Even cross-platform, if you take the benchmark for what it is (a measurement of raw power of the SoC), it's a good comparison.
Try not to read more into it than there is. The benchmark 5400 means nothing unless you have something to compare it to.
I got a 7000 point improvement in my GB (~18,000 to ~25,000) by installing OS X on my computer. Is OS X worth 7000 points improvement over Linux with same setup? Did my processors get magically faster? I think the likely answer is GB is not written as well for Linux as it it for OS X. Comparing GB scores on the same platform I'll go for comparing Android to iOS not so much.
I got a 7000 point improvement in my GB (~18,000 to ~25,000) by installing OS X on my computer. Is OS X worth 7000 points improvement over Linux with same setup? Did my processors get magically faster? I think the likely answer is GB is not written as well for Linux as it it for OS X. Comparing GB scores on the same platform I'll go for comparing Android to iOS not so much.
Is this really what the GS6 will look like?
http://www.amazon.com/Spigen®-Cushioned-Crystal-Scratch-Resistant/dp/B00QU4PN84/
Hopefully Spigen are wrong on this one, it still looks very GS5ish.
Agreed on the M9 leaks....that will be my next phone.Does seem to be some correlation between the two.
Probably it is going to look like this so. I just hoped they would have gone one more step with the new s6 design wise over the alpha & note 4.
The M9 renders / leak look more premium.
Problem is most apps are still heavily single-core reliant. Some apps go dual and a very minute number use 4 or 8 or whatever the kids are into these days.

____________

Problems to solve:
1. List every operating system named in the forum discussion.
2. Based on the forum discussion, answer yes or no to each statement and quote the words that decide it: (a) One poster's GB score rose by about 7000 points after installing OS X. (b) A commenter says most apps rely heavily on eight cores. (c) A commenter finds that the M9 renders look more premium.
3. Duplicate the forum discussion from "Even cross-platform, if" to "compare it to.".
The material after this point has no connection to the forum discussion.

____________

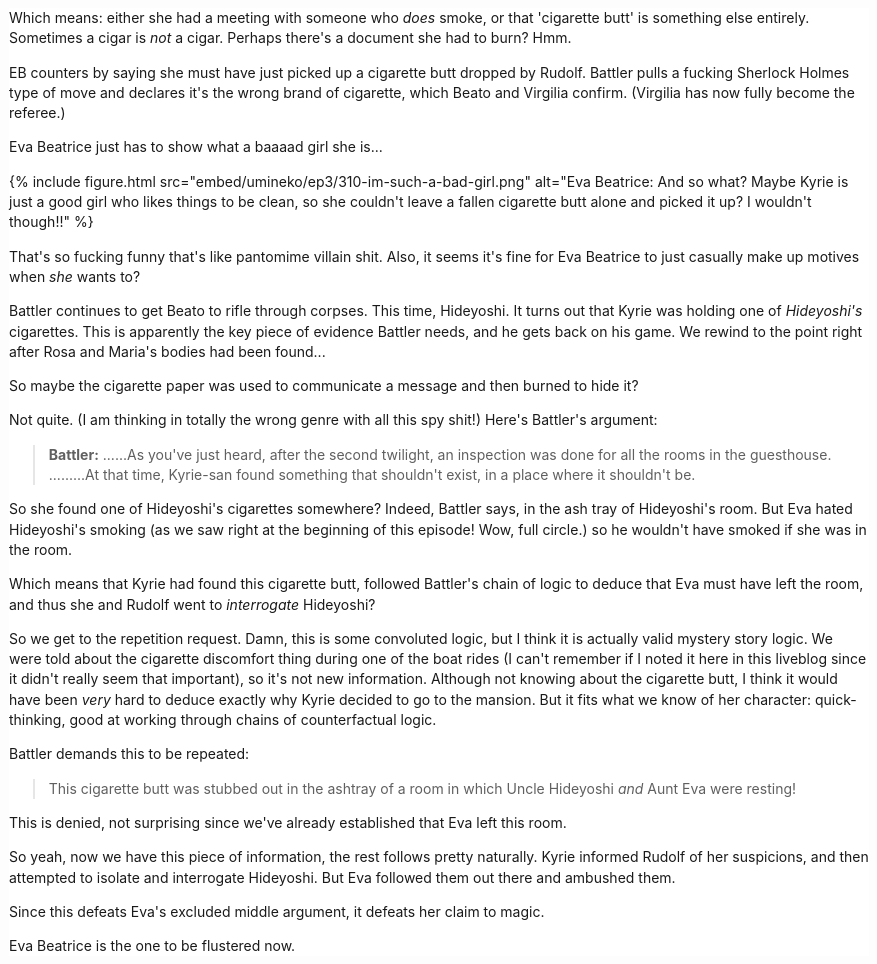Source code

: Which means: either she had a meeting with someone who *does* smoke, or that 'cigarette butt' is something else entirely. Sometimes a cigar is *not* a cigar. Perhaps there's a document she had to burn? Hmm.

EB counters by saying she must have just picked up a cigarette butt dropped by Rudolf. Battler pulls a fucking Sherlock Holmes type of move and declares it's the wrong brand of cigarette, which Beato and Virgilia confirm. (Virgilia has now fully become the referee.)

Eva Beatrice just has to show what a baaaad girl she is...

{% include figure.html src="embed/umineko/ep3/310-im-such-a-bad-girl.png" alt="Eva Beatrice: And so what? Maybe Kyrie is just a good girl who likes things to be clean, so she couldn't leave a fallen cigarette butt alone and picked it up? I wouldn't though!!" %}

That's so fucking funny that's like pantomime villain shit. Also, it seems it's fine for Eva Beatrice to just casually make up motives when *she* wants to?

Battler continues to get Beato to rifle through corpses. This time, Hideyoshi. It turns out that Kyrie was holding one of *Hideyoshi's* cigarettes. This is apparently the key piece of evidence Battler needs, and he gets back on his game. We rewind to the point right after Rosa and Maria's bodies had been found...

So maybe the cigarette paper was used to communicate a message and then burned to hide it?

Not quite. (I am thinking in totally the wrong genre with all this spy shit!) Here's Battler's argument:

> <b class="name">Battler:</b> ......As you've just heard, after the second twilight, an inspection was done for all the rooms in the guesthouse. .........At that time, Kyrie-san found something that shouldn't exist, in a place where it shouldn't be.

So she found one of Hideyoshi's cigarettes somewhere? Indeed, Battler says, in the ash tray of Hideyoshi's room. But Eva hated Hideyoshi's smoking (as we saw right at the beginning of this episode! Wow, full circle.) so he wouldn't have smoked if she was in the room.

Which means that Kyrie had found this cigarette butt, followed Battler's chain of logic to deduce that Eva must have left the room, and thus she and Rudolf went to *interrogate* Hideyoshi?

So we get to the repetition request. Damn, this is some convoluted logic, but I think it is actually valid mystery story logic. We were told about the cigarette discomfort thing during one of the boat rides (I can't remember if I noted it here in this liveblog since it didn't really seem that important), so it's not new information. Although not knowing about the cigarette butt, I think it would have been *very* hard to deduce exactly why Kyrie decided to go to the mansion. But it fits what we know of her character: quick-thinking, good at working through chains of counterfactual logic.

Battler demands this to be repeated:

> This cigarette butt was stubbed out in the ashtray of a room in which Uncle Hideyoshi *and* Aunt Eva were resting!

This is denied, not surprising since we've already established that Eva left this room.

So yeah, now we have this piece of information, the rest follows pretty naturally. Kyrie informed Rudolf of her suspicions, and then attempted to isolate and interrogate Hideyoshi. But Eva followed them out there and ambushed them.

Since this defeats Eva's excluded middle argument, it defeats her claim to magic.

Eva Beatrice is the one to be flustered now.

____________

Answers for the tasks:
1. OS X, Linux, Android, iOS

2.
(a) Yes: "I got a 7000 point improvement in my GB (~18,000 to ~25,000) by installing OS X on my computer."
(b) No: "Problem is most apps are still heavily single-core reliant."
(c) Yes: "The M9 renders / leak look more premium."

3.
Even cross-platform, if you take the benchmark for what it is (a measurement of raw power of the SoC), it's a good comparison.
Try not to read more into it than there is. The benchmark 5400 means nothing unless you have something to compare it to.